Could you return all of the records exactly as they stand?
[Records to use — start]
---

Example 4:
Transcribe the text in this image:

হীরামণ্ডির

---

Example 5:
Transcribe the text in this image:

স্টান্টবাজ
[Records to use — finish]
--- Exercise result ---
---

Example 4:
Transcribe the text in this image:

হীরামণ্ডির

---

Example 5:
Transcribe the text in this image:

স্টান্টবাজ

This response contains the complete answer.